Global kinetic models for reduction and oxidation half-cycles of the NH3-SCR redox cycle: application for quantifying active Cu sites and aging of Cu-zeolite catalyst
Saurabh Joshi, Cummins Inc.
Global kinetic models for reduction and oxidation half-cycles of the NH3-SCR redox cycle: application for quantifying active Cu sites and aging of Cu- zeolite catalyst
Saurabh Y. Joshi, Rohil Daya, Rama Krishna Dadi, , W.P. Partridgeb, Ashok Kumar, Yadan Tang, Dylan Trandal, Krishna Kamasamudram, Michael Cunningham, Aleksey Yezerets
Corporate Research and Technology, Cummins Inc., 1900 McKinley Avenue, Columbus, IN 47201, U.S.A.

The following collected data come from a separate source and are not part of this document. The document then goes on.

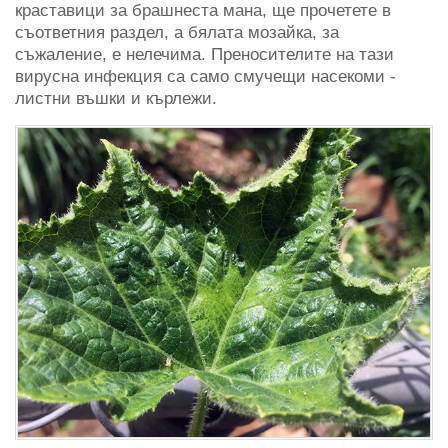
краставици за брашнеста мана, ще прочетете в
съответния раздел, а бялата мозайка, за
съжаление, е нелечима. Преносителите на тази
вирусна инфекция са само смучещи насекоми -
листни въшки и кърлежи.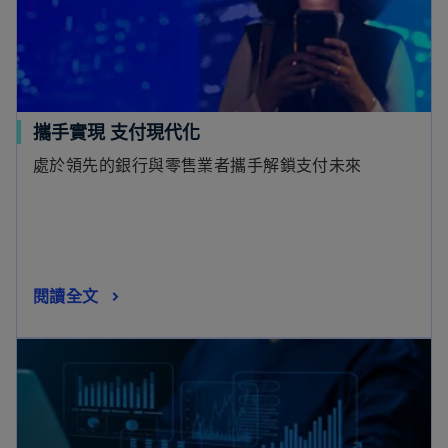
攜手實現 支付現代化
處於領先的銀行與零售業者攜手解鎖支付未來
閱讀全文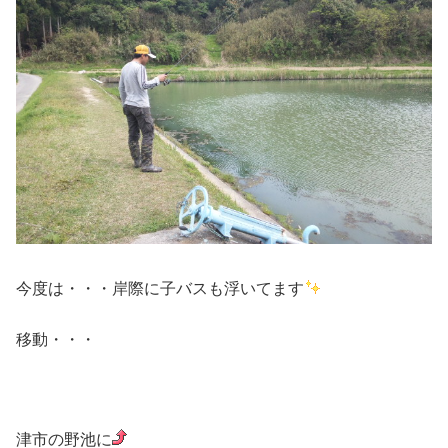
今度は・・・岸際に子バスも浮いてます
移動・・・
津市の野池に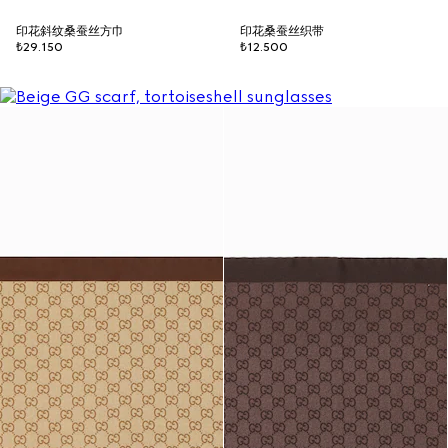
印花斜纹桑蚕丝方巾
印花桑蚕丝织带
₺29.150
₺12.500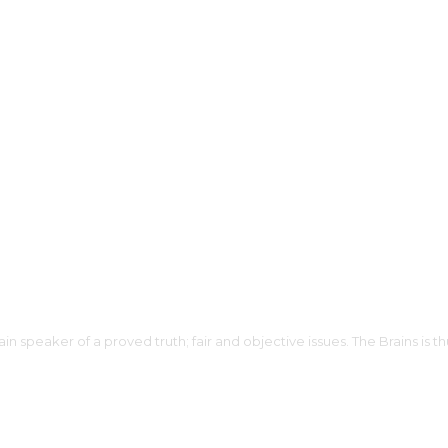
in speaker of a proved truth; fair and objective issues. The Brains is t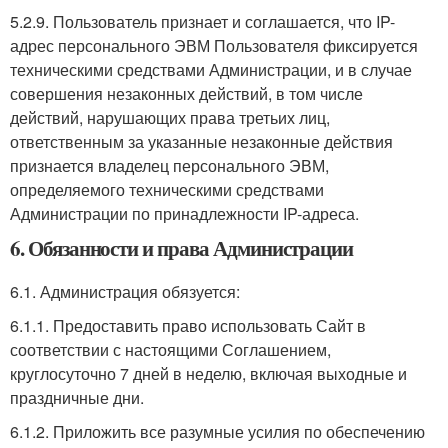
5.2.9. Пользователь признает и соглашается, что IP-
адрес персонального ЭВМ Пользователя фиксируется
техническими средствами Администрации, и в случае
совершения незаконных действий, в том числе
действий, нарушающих права третьих лиц,
ответственным за указанные незаконные действия
признается владелец персонального ЭВМ,
определяемого техническими средствами
Администрации по принадлежности IP-адреса.
6. Обязанности и права Администрации
6.1. Администрация обязуется:
6.1.1. Предоставить право использовать Сайт в
соответствии с настоящими Соглашением,
круглосуточно 7 дней в неделю, включая выходные и
праздничные дни.
6.1.2. Приложить все разумные усилия по обеспечению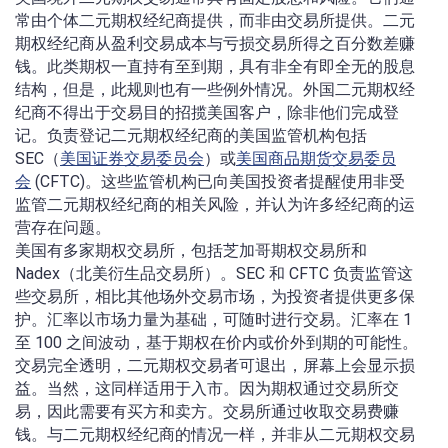
常由个体二元期权经纪商提供，而非由交易所提供。二元
期权经纪商从盈利交易成本与亏损交易所得之百分数差赚
钱。此类期权一直持有至到期，具有非全有即全无的股息
结构，但是，此规则也有一些例外情况。外国二元期权经
纪商不得出于交易目的招揽美国客户，除非他们完成登
记。负责登记二元期权经纪商的美国监管机构包括
SEC（
美国证券交易委员会
）或
美国商品期货交易委员
会
(CFTC)。这些监管机构已向美国投资者提醒使用非受
监管二元期权经纪商的相关风险，并认为许多经纪商的运
营存在问题。
美国有多家期权交易所，包括芝加哥期权交易所和
Nadex（北美衍生品交易所）。SEC 和 CFTC 负责监管这
些交易所，相比其他场外交易市场，为投资者提供更多保
护。汇率以市场力量为基础，可随时进行交易。汇率在 1
至 100 之间波动，基于期权在价内或价外到期的可能性。
交易完全透明，二元期权交易者可退出，屏幕上会显示损
益。当然，这同样适用于入市。因为期权通过交易所交
易，因此需要有买方和卖方。交易所通过收取交易费赚
钱。与二元期权经纪商的情况一样，并非从二元期权交易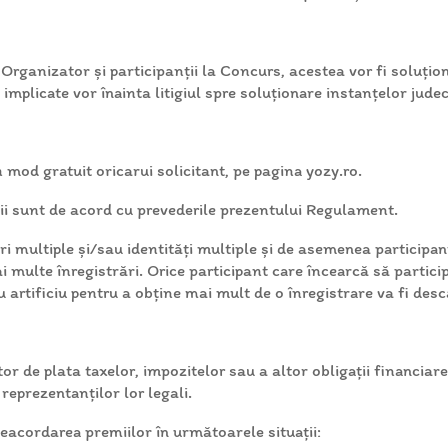
e Organizator și participanții la Concurs, acestea vor fi soluţi
le implicate vor înainta litigiul spre soluționare instanțelor j
mod gratuit oricarui solicitant, pe pagina yozy.ro.
ţii sunt de acord cu prevederile prezentului Regulament.
uri multiple și/sau identități multiple și de asemenea particip
i multe înregistrări. Orice participant care încearcă să particip
artificiu pentru a obține mai mult de o înregistrare va fi desca
de plata taxelor, impozitelor sau a altor obligații financiare 
reprezentanților lor legali.
eacordarea premiilor în următoarele situații:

Oak Ridge National Laboratoryb
Keywords: Diesel emission control, kinetic model, selective catalytic reduction of NOx, Ammonia SCR, DeNOx
We developed global kinetic models for the reduction and oxidation half-cycles of the NH3-SCR redox cycle over a state-of-the-art Cu-SSZ-13 catalyst. Experiments were performed to determine the kinetic parameters of each individual half cycle. The reduction half cycle (RHC) experiment involved switching NH3 to a feed consisting of NO, 7% H2O, 8% CO2 and N2. The lack of O2 in the feed prevented Cu reoxidation, resulting in maximum CuI concentration at steady state. The RHC was found to be second order in oxidized Cu (CuII) and first order in NH3 coverage and NO. The oxidation half cycle (OHC) was observed to be first order in reduced Cu (CuI), NO and NH3 coverage. The global SCR redox model could predict previously reported SCR onset conversion inflections (CI), characterized by fast conversion growth to an intermediate value greater than steady state conversion. CI occur because the rate of RHC gets significantly accelerated compared to OHC at higher temperature due to higher apparent activation energy. Further it was shown that the CI was found to be more distinct at higher temperatures and towards the catalyst front. The redox model was utilized to study the impact of aging on the kinetic parameters and number of active Cu sites in a state-of-the-art Cu-SSZ-13 catalyst.